• Selected excerpt

----------

That said, here’s how I’ve been working lately, with a description of my last writing day as an example: 

STEP 1: Being a writer has ruined me to reading. I don’t really mind. I’m ruined because I always hold a yellow crayon or marker while reading, and as I read I highlight any passage I think has value. I might highlight a great line of dialog, a great image, a great noun or verb, an interesting mannerism, whatever.

I start off each writing day by going through what I’d read the day(s) before and hand-writing out every newly highlighted passage into a composition notebook. The idea is that I’m training my brain and eyes and hand to write at the same high quality as the highlighted passages. I have dozens of notebooks filled with passages, my own personal library of greatness. On this day, I entered passages from James Salter’s Dusk and Daniel Woodrell’s Winter’s Bone. Here’s a couple of examples of passages I jotted into my notebook:

From Salter: “In the harbor the boats lay still, not the slightest stirring of masts, not the softest clink of a sheave.”

From Woodrell: “Snow covered the tracks and made humps over the rails and the twin humps guided her.”


STEP 2: I decide my task for the day. I don’t believe in demanding a word count for myself, as I feel word counts are generally arbitrary and hedge toward quantity instead of quality. I try and choose a reasonable task, usually one scene or moment in the story. I usually write a story chronologically, so, naturally, I usually decide to write the next scene/moment in the narrative. On this day, I task myself to write a scene where my protagonist is floating in a house on the roiling currents of a great flood while talking with a recovering meth-addict/dealer, who’s telling her why he’s done certain bad things in his past.

STEP 3: I’m what I call an “empathetic writer,” which means I believe the most powerful place from which to write is through a character and to have as few touches of a narrator as possible. I work to fully inhabit my point-of-view characters, to see though their eyes, hear through their ears, think and feel and imagine, in full, as the character. Much of my day is working to get my imagination all the way into the place of empathetic truth. This means I need to fully realize the world and the events of the scene, the scene’s choreography and timing, and the sensory experiences and emotional content of the character.

The way I write has a closer kinship to acting than to journalism, though I use techniques from both disciplines. From my training as a journalist, I use research. On this day, I need to get my head around how floating in flood waters might feel and smell and look. I turn to videos online, watching home videos of floods from Alabama and Iowa, and I also look at a few videos from the tsunami that ravaged Japan. I take notes. I make sketches. From this, eventually the flood becomes realized in my imagination.

"I drink your milkshake."

----------

• Action item a
Reproduce the part of the rows from the line containing "- **FEAT**: implement apklis_web_api." through the line containing "10th Anniversary Edition.", including both, and leave out the pictures.
The rows and the writing-process excerpt come from unrelated sources.

----------

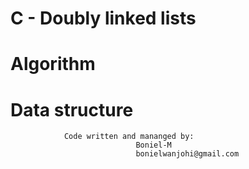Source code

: #		C - Doubly linked lists
#		Algorithm
#		Data structure
				Code written and mananged by:
								Boniel-M
								bonielwanjohi@gmail.com
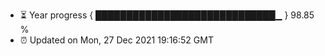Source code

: - ⏳ Year progress { █████████████████████████████▁ } 98.85 %
- ⏰ Updated on Mon, 27 Dec 2021 19:16:52 GMT


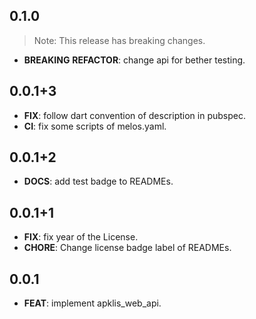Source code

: ## 0.1.0

> Note: This release has breaking changes.

 - **BREAKING** **REFACTOR**: change api for bether testing.

## 0.0.1+3

 - **FIX**: follow dart convention of description in pubspec.
 - **CI**: fix some scripts of melos.yaml.

## 0.0.1+2

 - **DOCS**: add test badge to READMEs.

## 0.0.1+1

 - **FIX**: fix year of the License.
 - **CHORE**: Change license badge label of READMEs.

## 0.0.1

 - **FEAT**: implement apklis_web_api.

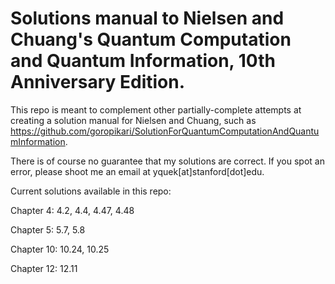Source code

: # Solutions manual to Nielsen and Chuang's Quantum Computation and Quantum Information, 10th Anniversary Edition. 

This repo is meant to complement other partially-complete attempts at creating a solution manual for Nielsen and Chuang, such as https://github.com/goropikari/SolutionForQuantumComputationAndQuantumInformation.

There is of course no guarantee that my solutions are correct. If you spot an error, please shoot me an email at yquek[at]stanford[dot]edu.

Current solutions available in this repo:

Chapter 4: 4.2, 4.4, 4.47, 4.48

Chapter 5: 5.7, 5.8

Chapter 10: 10.24, 10.25

Chapter 12: 12.11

----------

• Action item b
Name the places listed in the writing-process excerpt as the sources of the flood and tsunami videos the writer watched.

• Solution a
 - **FEAT**: implement apklis_web_api.

Source code

: # Solutions manual to Nielsen and Chuang's Quantum Computation and Quantum Information, 10th Anniversary Edition. 

• Solution b
Alabama, Iowa, Japan